Legal Presence in Russia
Legal Presence Summary | Representative Office | Branch | JSC (AO) | LLC (OOO) | Sources |
Last updated: December 6, 2016
Options on Legal Presence in Russia
When considering legal presence of your business in Russia, the following options are available:
- Representative office of a foreign legal entity,
- Branch of a foreign legal entity,
- Russian legal entity.
Representative office (predstavitelstvo, представительство) is a subdivision of a foreign legal entity that represents and protects its interests in Russia.
Representative offices are not entitled to undertake commercial activities with a focus on advertising and promoting the business, networking, collection of information (marketing research, etc.) and other auxiliary activities. A representative office shall be accredited by the state authorities in order to operate in Russia with accreditation granted for unlimited period.
Branch (branch of a foreign company, filial inostrannoi kompanii, филиал иностранной компании) is a subdivision of a foreign legal entity that carries out all functions or part of functions of a foreign legal entity in Russia (including functions of the representative office).
Branches are entitled to undertake commercial activities in Russia. They shall be accredited by the state authorities in order to operate in Russia with accreditation granted for unlimited period.
Russian Legal Entity
The following legal entity types are the ones most commonly used in Russia:
- Limited Liability Company (OOO, Obschestvo s Ogranichennoi Otvetstvennostyu, Общество с Ограниченной Ответственностью),
- Joint Stock Company (AO, Aktsionernoye Obschestvo, Акционерное Общество) or Public Joint Stock Company (ПАО, Publichnoe Aktsionernoye Obschestvo, Публичное Акционерное Общество).
The limited liability company (OOO) is the most convenient type of legal entity to be established due to comparative simplicity of registration and further maintenance (reporting, etc.).
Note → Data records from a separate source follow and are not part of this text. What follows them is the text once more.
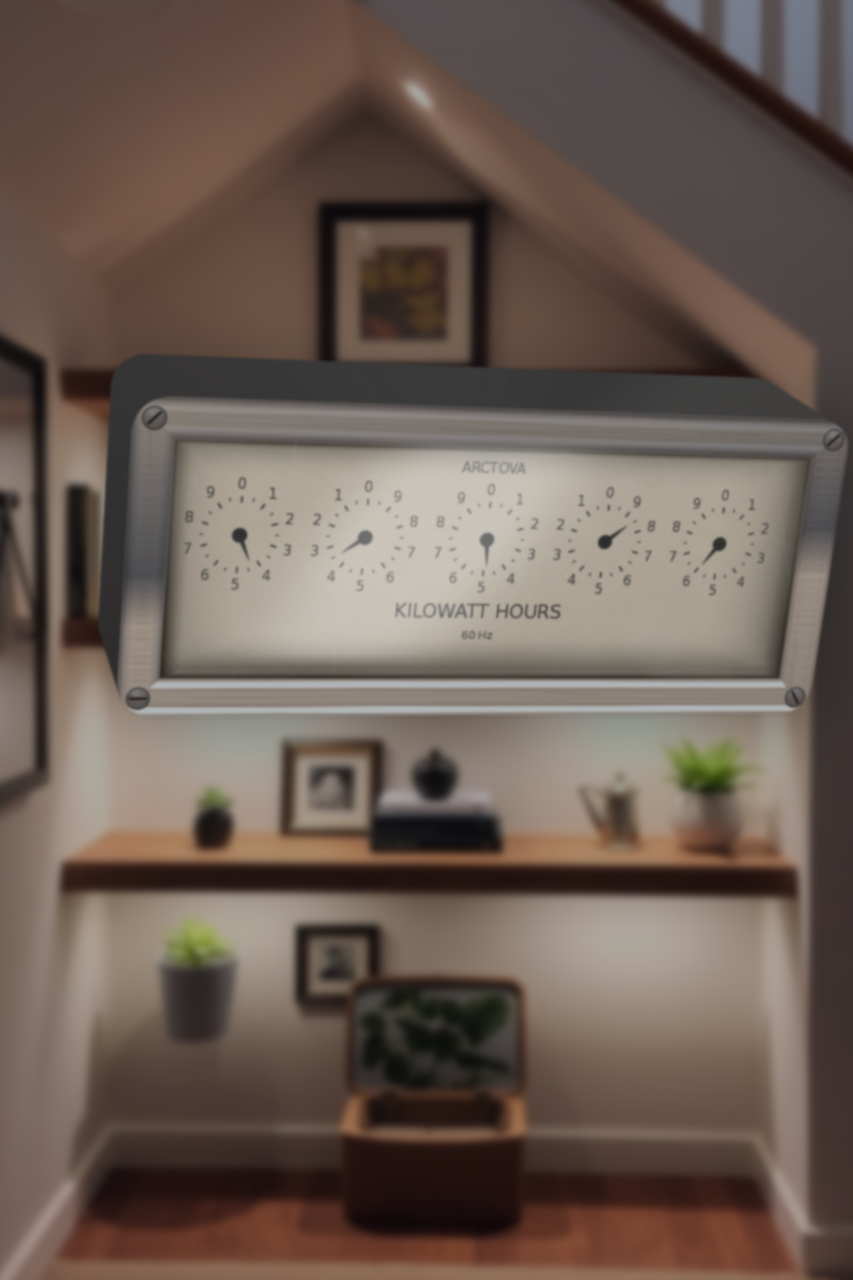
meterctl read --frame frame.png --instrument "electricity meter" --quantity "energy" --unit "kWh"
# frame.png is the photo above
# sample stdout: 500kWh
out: 43486kWh
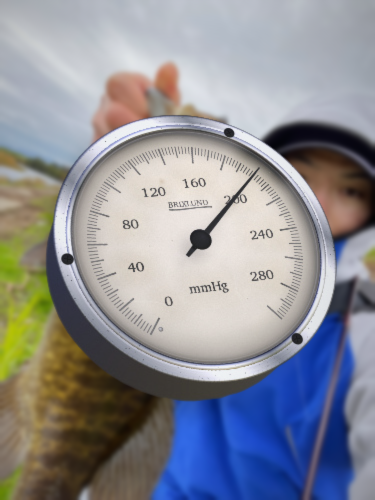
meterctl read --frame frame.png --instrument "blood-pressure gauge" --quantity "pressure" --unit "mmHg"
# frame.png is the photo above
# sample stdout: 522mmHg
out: 200mmHg
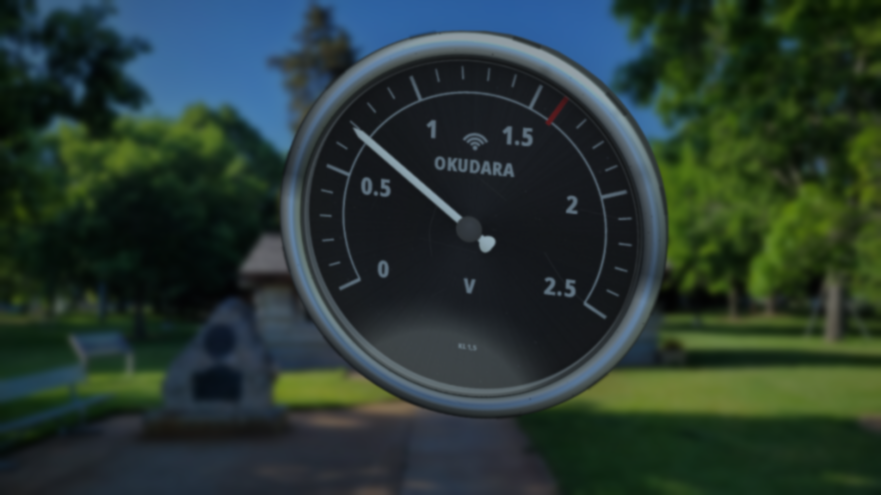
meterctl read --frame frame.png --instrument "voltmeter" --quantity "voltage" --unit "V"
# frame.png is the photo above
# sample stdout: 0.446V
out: 0.7V
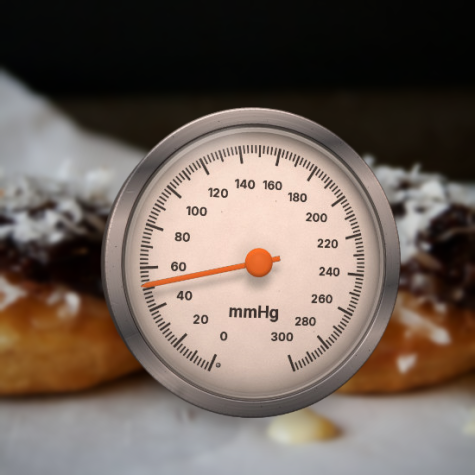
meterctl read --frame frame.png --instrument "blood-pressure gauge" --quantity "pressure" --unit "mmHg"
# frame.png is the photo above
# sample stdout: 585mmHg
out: 52mmHg
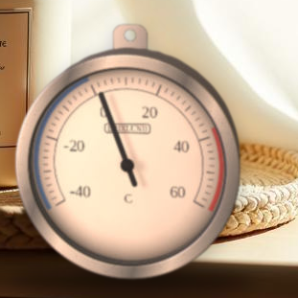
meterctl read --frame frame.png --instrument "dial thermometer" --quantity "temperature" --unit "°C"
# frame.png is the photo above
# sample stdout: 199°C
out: 2°C
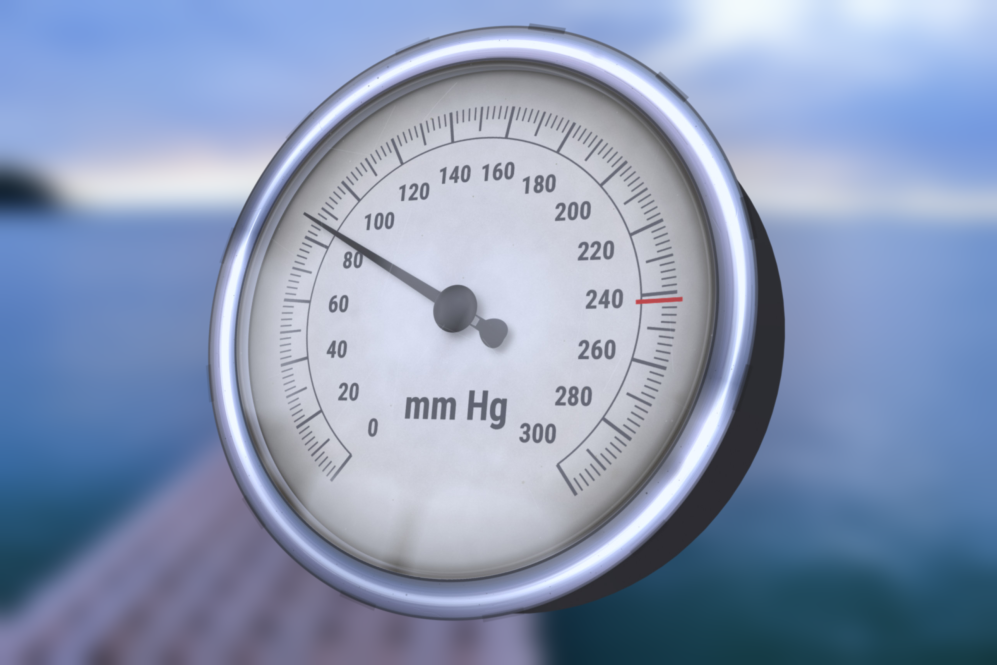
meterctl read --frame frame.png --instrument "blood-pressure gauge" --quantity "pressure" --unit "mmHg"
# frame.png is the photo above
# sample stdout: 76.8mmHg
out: 86mmHg
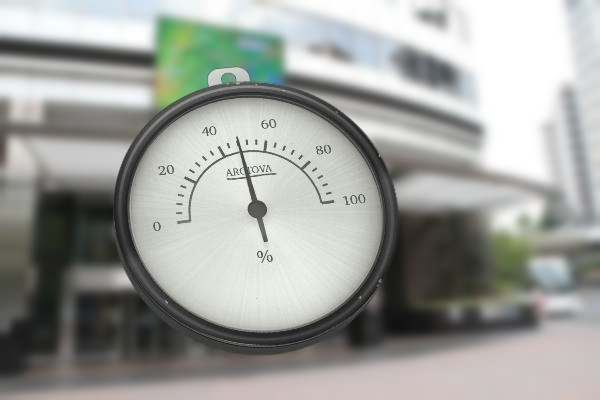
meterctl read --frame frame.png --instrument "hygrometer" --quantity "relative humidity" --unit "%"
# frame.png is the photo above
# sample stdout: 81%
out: 48%
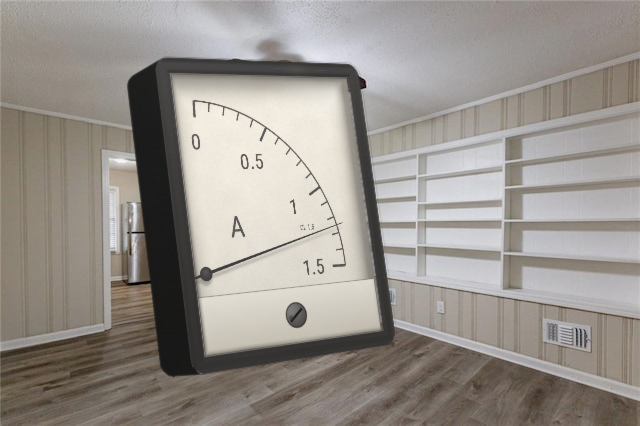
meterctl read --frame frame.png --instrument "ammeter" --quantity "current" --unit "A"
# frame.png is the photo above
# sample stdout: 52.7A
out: 1.25A
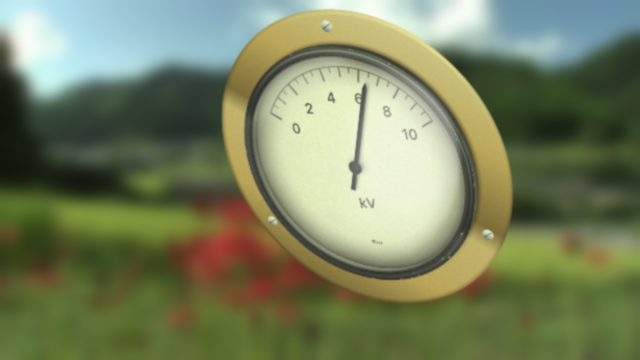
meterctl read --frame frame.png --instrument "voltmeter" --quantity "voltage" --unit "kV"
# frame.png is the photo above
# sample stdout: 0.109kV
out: 6.5kV
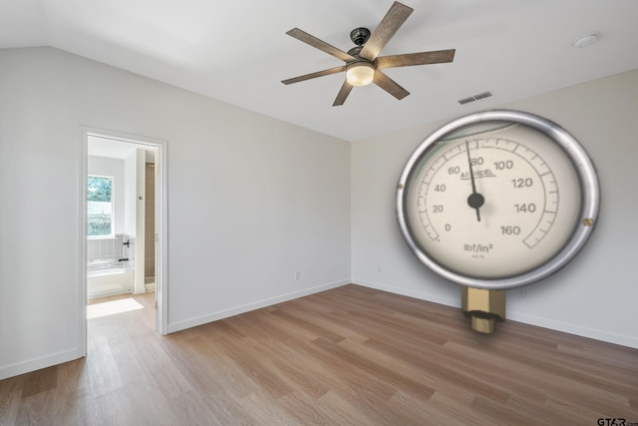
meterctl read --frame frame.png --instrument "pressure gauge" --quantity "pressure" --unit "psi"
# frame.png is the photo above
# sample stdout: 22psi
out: 75psi
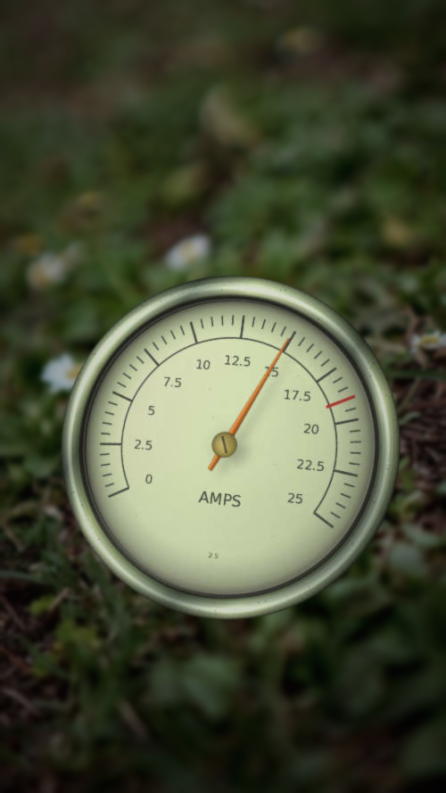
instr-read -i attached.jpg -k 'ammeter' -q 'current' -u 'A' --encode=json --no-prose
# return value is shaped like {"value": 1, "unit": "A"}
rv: {"value": 15, "unit": "A"}
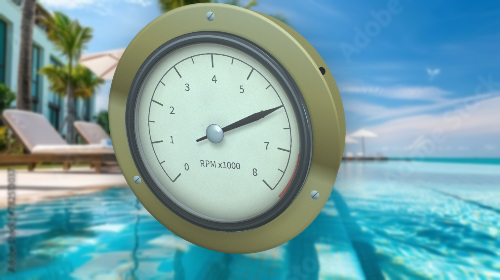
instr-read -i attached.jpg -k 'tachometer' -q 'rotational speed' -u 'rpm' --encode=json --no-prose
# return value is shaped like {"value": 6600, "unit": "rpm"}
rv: {"value": 6000, "unit": "rpm"}
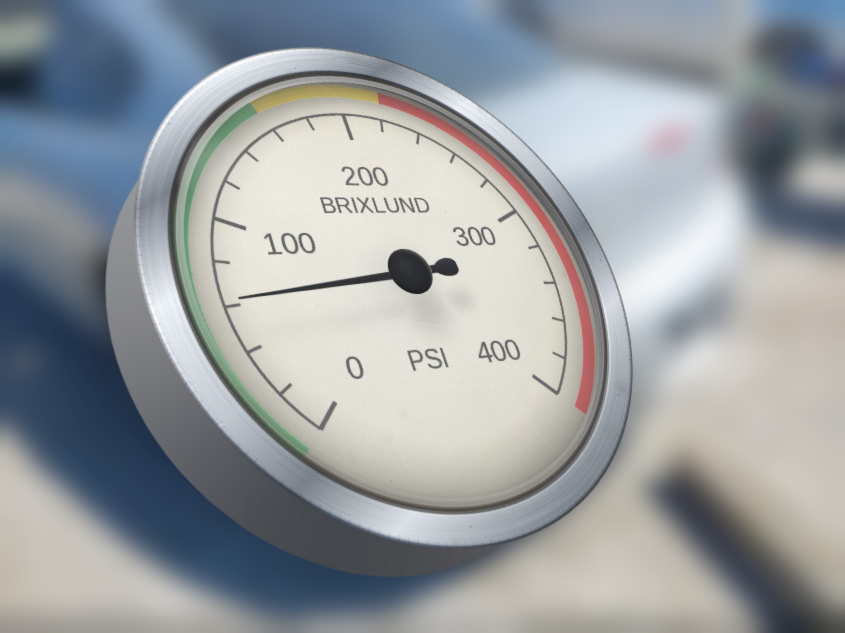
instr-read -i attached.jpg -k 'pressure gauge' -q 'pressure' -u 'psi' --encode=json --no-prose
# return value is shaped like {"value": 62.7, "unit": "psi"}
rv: {"value": 60, "unit": "psi"}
However, in some cases, such as the number of shareholders exceeding 50 or the free float plans, you may choose another form.
|Criteria||LLC (OOO)||Joint-Stock Company|
|JSC (АО)||Public JSC (ПАО)|
|Number of participants / shareholders||No more than 50||Any||Any|
|Possibility of one participant / shareholder||Yes*||Yes*||Yes*|
|Statutory minimum charter capital||RUR 10 000||RUR 10 000||RUR 100 000|
|Possibility to issue shares and convertibles||No||Private placement only (to be registered at the Central Bank)||Both public and private placement (to be registered at the Central Bank)|
|Possibility to issue bonds and other securities||Yes (to be registered at the Central Bank)||Yes (to be registered at the Central Bank)||Yes (to be registered at the Central Bank)|
|Registration of participants / shareholders||List of participants maintained by LLC itself||Shareholders’ register maintained by licensed registrar||Shareholders’ register maintained by licensed independent registrar|
|Requirements to shareholders’ / participants’ meetings||No specific requirements to participants’ meetings||Shareholders’ meeting to be held at least once a year|
|Right of first refusal||Yes, details may be stipulated by the Articles (Ustav)||May be stipulated by the Articles (Ustav)||No|
|Corporate governance||A private person is allowed to be both director and participant, Board of Directors or a charted accountant are not required||Shareholders’ Meeting, the Board of Directors (at least 5 directors, in case the number of shareholders in below 50 the Charter may delegate functions of the Board to the Shareholders’ Meeting), an executive body and internal auditing commission / elected internal auditor|
|Approval of decisions of participants / shareholders||Non-notary approval may be stipulated by the Articles (Ustav)||Either a licensed registrar or a notary||Licensed registrar (counting commission at the shareholders’ meeting)|
|Vote requirements on decisions||Decisions are mostly taken by a simple majority with selected decisions requiring 2/3 of votes or unanimity|
|Annual audit requirement||No||Yes||Yes|
|Requirements on disclosure of information to the public||No, reporting obligations only in case of issue of securities||Only for JSCs with number of shareholders exceeding 50: annual report and annual financial statements||Annual report, annual financial statements, announcements on shareholders’ meetings, prospectus and other information specified by the Russian legislation and / or the Russian Central Bank|
|Public access to information on participants / shareholders||Names of participants and their shares are available publicly||Information on shareholders is not available publicly||Information on shareholders is not available publicly|
* The sole participant / shareholder shall not be a legal entity, which in its turn has the sole participant / shareholder (a private person or a legal entity).
Source: compilation of factosphere.com based on the federal law #14-FZ “On Limited Liability Companies in the Russian Federation” dated February 8, 1998 and the federal law #208-FZ “On Joint Stock Companies” dated December 26, 1995.